And the people – so eclectic, so embodied, there is a sense that you can BE who you are in San Francisco, and celebrate that, and it’s okay to be whoever you are, dress however you like. No one will blink. Walk around in platform heels and a silver gown, in torn jeans with tattoos all over your face, in a dog collar, in a mink coat, naked and no one cares (okay, perhaps those from PETA would protest the mink coat). It is true that it is something of a free-for-all there, very easy to be and celebrate being a free spirit.

I thrived in that environment, blossomed all over again, started dressing in more fun and provocative clothing again (because I can!), learned to strut, learned to sing in a gospel choir, took belly dancing. This city just makes my soul expand. It is too beautiful for words and it amazed me that people could walk the streets every day and take that for granted.

And yet, and yet, in some people’s worlds there things are so dark, they are so broken, they live so low to the ground – literally - sleeping on cardboard boxes and grungy blankets, in doorways and on stoops. Their world is dank and it often reeks of urine and I just could feel the despair weighing heavy in the air when walking through these neighborhoods, like the Tenderloin. When you personally are broken, when your home is the outdoors and a cold sidewalk, when you have to wait hours in line every day for a meal, and beg for a quarter, I don’t think you necessarily see it – the beauty of the city by the bay, the beauty of its buildings, art, flowers, people. You are just struggling to survive.

Humanity is amazing – the capacity for survival and what can be endured, and the capacity for change. I have been tested this year too and it was not only the year of the ice storms, when ice like glass coated the trees, but the year of fire for me. I am glad that year is over, and have switched my personal totem/symbol from the phoenix rising to a sunflower – rooted, grounded and yet growing toward the sun, blooming where she is planted, opening her face and petals to shine her beauty on everyone, planting seeds of love everywhere she goes. That is what I see as my symbol of the moment - and I am looking for one of a bird too, the one in me who flies, the free spirit, soaring, and I don’t know yet what kind of wings, if I’m a hummingbird, which I may well be, a bright little jewel moving so rapidly the wings are blinking, or a chickadee, or a soaring eagle (perhaps too masculine for me?). I’ll find her, my new bird…

The old one, the phoenix rising, is extinguished as a symbol for me because there were so many fires in my life this year, and I want to move on from that energy – the energy that says you have to burn things down or destroy in order to create. I don’t believe that, I believe it’s possible to plant seeds in healthy soil and start WHERE I AM and create beauty and grow and spread my joy from there… not necessary to tear down and rebuild. I want to grow from where I am, and be happy. This is what I choose for my life.

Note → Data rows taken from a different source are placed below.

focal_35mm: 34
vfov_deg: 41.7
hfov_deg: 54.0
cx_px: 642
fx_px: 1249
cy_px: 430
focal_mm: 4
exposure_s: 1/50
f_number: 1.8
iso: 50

The fires – there were three – like anything major in our lives, changed me. The first was the fire in my own house when my tenants accidently started a grease fire. Nine months later, I see the blessing in it – my house has undergone $60,000 worth of renovations and has a new kitchen, new dining room, new bathroom, new master bedroom, newly repainted façade, and it’s gorgeous, and it suits my temperament, and I love it.

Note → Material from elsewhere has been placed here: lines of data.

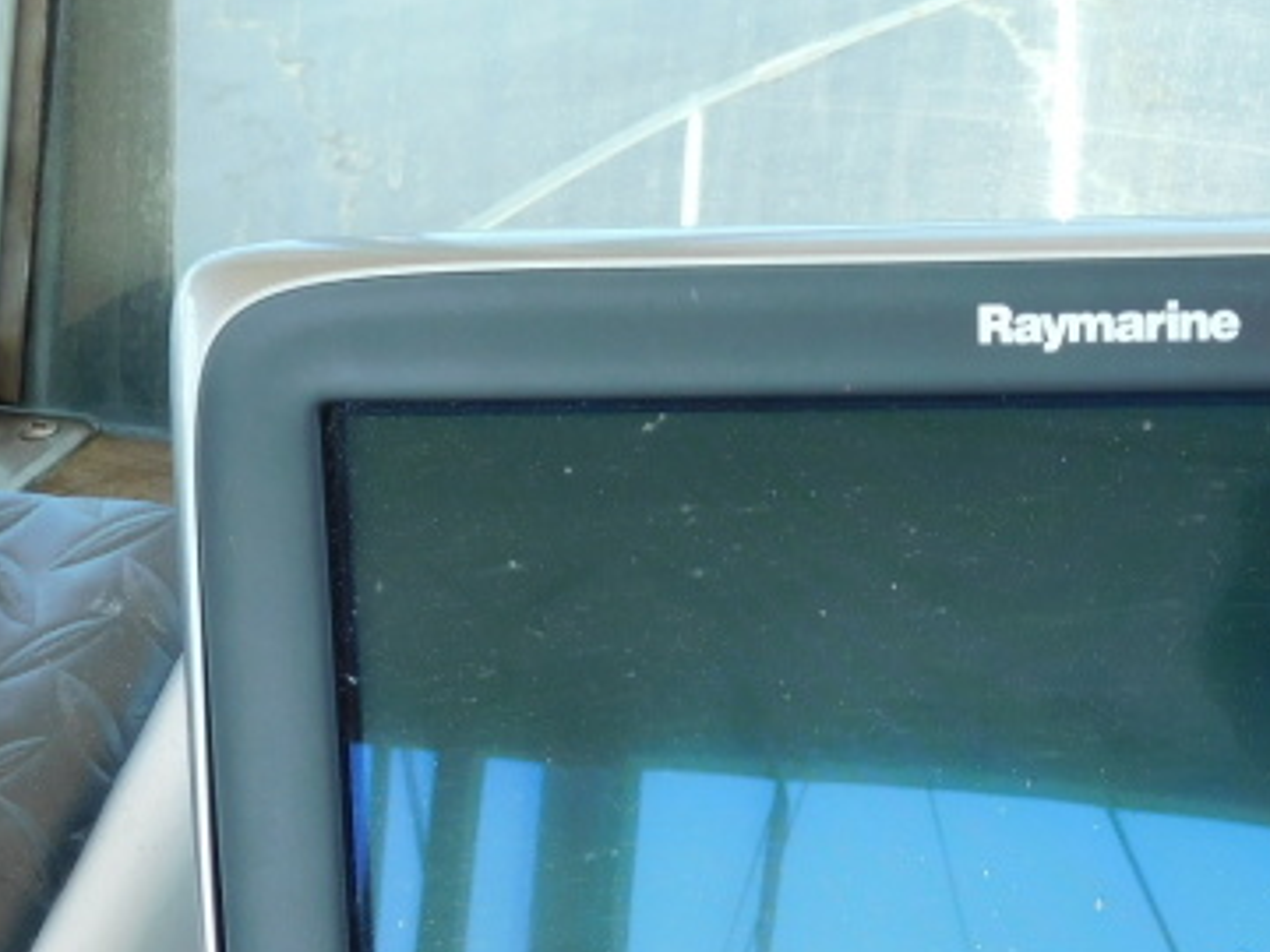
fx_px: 2935
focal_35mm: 80
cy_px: 973
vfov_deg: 17.9
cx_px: 1037
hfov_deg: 24.0
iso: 125
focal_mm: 6.3
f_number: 3.5
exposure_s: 1/80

The second was a fire in Santa Barbara where I was away on yoga retreat in July. After watching the flames climb along the hillside 1,000 feet from us for three days, with the smoke billowing and growing into larger clouds, and the orange flames licking the air, leaping 30 feet high, we were asked to evacuate. Wild times, helicopters swooping overhead, my car-mate and I quickly exiting the building after taking a few last fire pictures to get back safely to SF.

The third was a fire in a church the night of the presidential election. I was in Boston watching President-elect Obama’s victory, in tears of joy, up til 3 a.m. texting friends in California to celebrate. At 3 a.m. in Springfield, MA where I grew up, someone was lighting a new church on fire, burning down a $2.5 million new church under construction. The congregation was predominantly African-American and it smelled immediately of a hate crime on the eve of this new era in American history. It too brought tears to my eyes, of disbelief and shared suffering and sadness that someone could DO that.

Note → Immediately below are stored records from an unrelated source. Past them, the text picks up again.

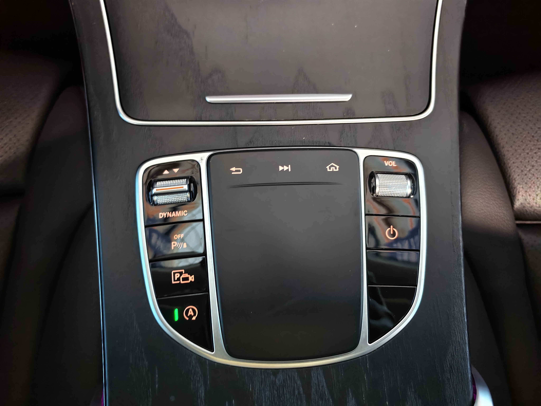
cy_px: 203
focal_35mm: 23
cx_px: 270
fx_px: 359
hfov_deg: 73.9
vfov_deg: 58.9
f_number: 1.57
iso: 1538
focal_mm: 5.6
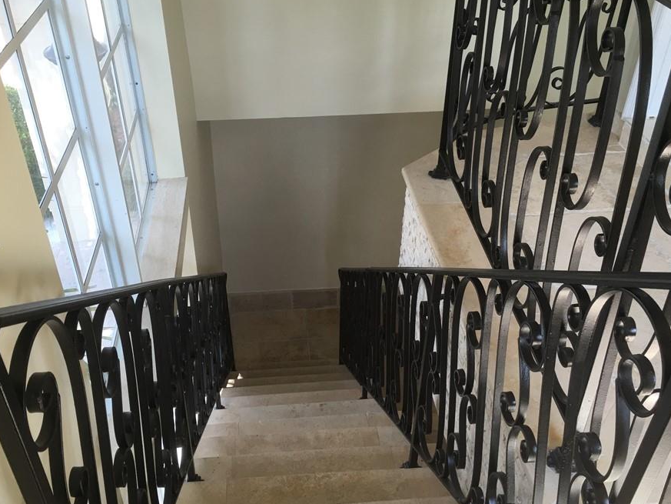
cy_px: 250
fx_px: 659
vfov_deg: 41.8
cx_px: 312
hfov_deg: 53.9
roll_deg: +1.0
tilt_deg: -36.4
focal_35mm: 34
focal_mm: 4.15
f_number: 2.2
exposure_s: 1/30
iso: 25
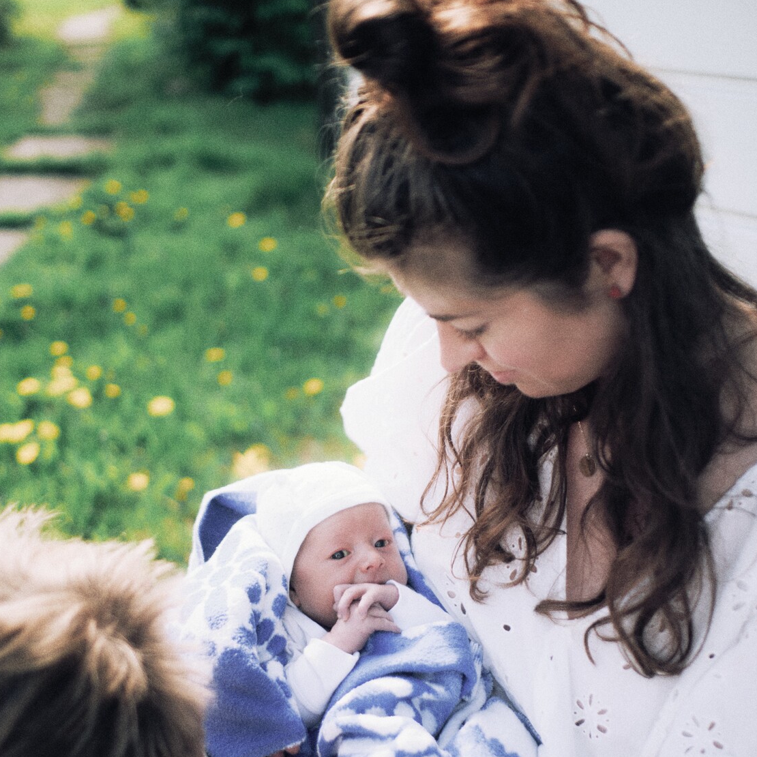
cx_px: 378
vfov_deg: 37.3
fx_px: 1113
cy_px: 475
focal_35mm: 45
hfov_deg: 37.6
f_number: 1.4
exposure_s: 1/1000
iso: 160
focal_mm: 23
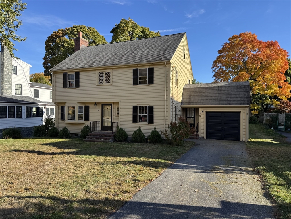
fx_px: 202
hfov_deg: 71.6
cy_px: 110
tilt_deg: +0.2
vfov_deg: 56.8
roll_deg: +0.0
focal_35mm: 24
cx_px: 146
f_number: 1.78
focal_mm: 6.76
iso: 80
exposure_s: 1/1721
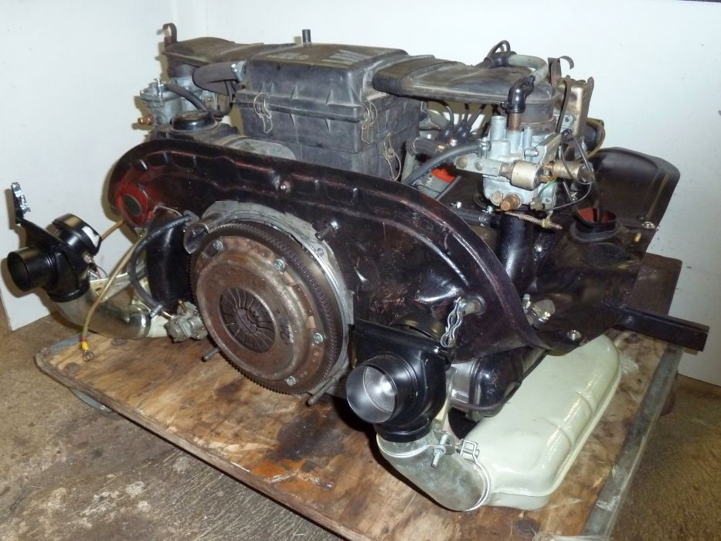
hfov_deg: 60.0
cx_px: 360
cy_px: 270
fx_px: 625
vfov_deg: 46.8
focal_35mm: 30
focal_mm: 5
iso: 320
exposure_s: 1/10
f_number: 3.4
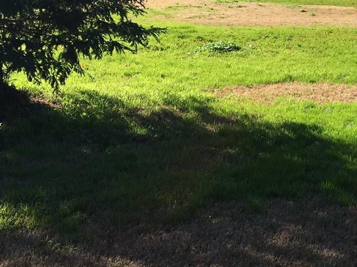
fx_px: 732
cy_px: 47
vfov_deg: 20.4
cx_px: 366
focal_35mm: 71
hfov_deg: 25.9
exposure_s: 1/1221
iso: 25
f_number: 2.2
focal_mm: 4.15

It brought me back together with my first-grade principal, Bryant Robinson, who is now the bishop of that church. I went to a multi-faith service put on in downtown Springfield where Bishop Robinson spoke. Before the service started, I approached him to introduce myself. He was moved that I was there, and in fact introduced me to the whole congregation from the pulpit when starting his remarks. He said he knew that God was up to good, even in this fire, because he had met a student of his again and saw what a beautiful young woman she had turned out to be (referring to me!). It was a blessing.

I went up to thank him after the service and told him about my fire, how we had rebuilt my house, how although it would take time and prayer and effort and hard work, I knew they would rebuild theirs. How wild that it took two fires to bring us back together. I am forwarding word of the fire to those at Glide, my magnificent church in San Francisco, to ask for their resources, prayers and support.

This is part of my Buddhist practice now (fledgling Bodhisattva that I am!) – do good where you can, and do no harm. I am looking to grow in my practice, and we do that by walking the steps and living it. There is so much each of us can do, so many small steps to take and ways to love, ways to reach out to our neighbors. After an icestorm. After a fire.

Our world wouldn’t be what it is without these primal elements – fire to cook and generate heat, to create chemical and manufacturing processes, to help nature recreate and generate itself, as is the case with the fires in the redwoods in California. And ice which allows us to keep foods preserved, sled, skate, cool our drinks, kick off chemical processes as well. Can’t imagine a world without them – fire to heat, ice to cool, one to melt the other.

And yet what gives life can take it, what feeds us can destroy us. We are strong yet fragile creatures, all of us, in this interconnected web of life, and we are interdependent. We need each other for a shelter from the storm sometimes. We need those prayers and funds and helping hands to rebuild what has burnt down to the ground. We could not do it without each other. Every kind or charitable act or word matters.

In this holiday season, I hope that you too will remember, as I’ve been reminded this year so viscerally in my own life experiences, how very connected we are, how very dependent we are upon one another (in the best way!) for our happiness and warmth. Without our neighbors, friends, family, community, without the kindness of strangers, most of us – all of us –would not be where we are today. Every act of kindness in the web, any act, may be the one that helps us find a home, a job, a mate, a shelter from the storm, that makes us laugh or keeps us warm. We are for each other what makes life truly worth living.

So I hope you will find ways to remember to be kind and to practice it and give back and offer a helping hand or a shelter or a kind word or a shoulder to cry on for a friend or neighbor who needs it. When we do this we are also an inspiration and a light for others, a reminder that there is more to life than our own selfish needs, wants and desires. It feels good to give back anyways and studies have shown that charitable actions bring much more lasting pleasure than simple sensual pleasures themselves (of food or sex or other experiences of the body). We are carnal beings, animals, but more than that we have these beautiful souls, and they are fed and pleasured by being loving to one another and giving back. Science has shown it. In our own lives, we can feel it, the joy of it when our boundaries are stretched and we grow by giving, how by shining your own light for others, you glow.

I am grateful to all of those who have helped make my life more warm and wonderful this year. May I always be able to give more than I take and help light up the lives of others. You are lights in my sky and my life. Blessings to you and all of your loved ones during this holiday season, in the New Year, and always.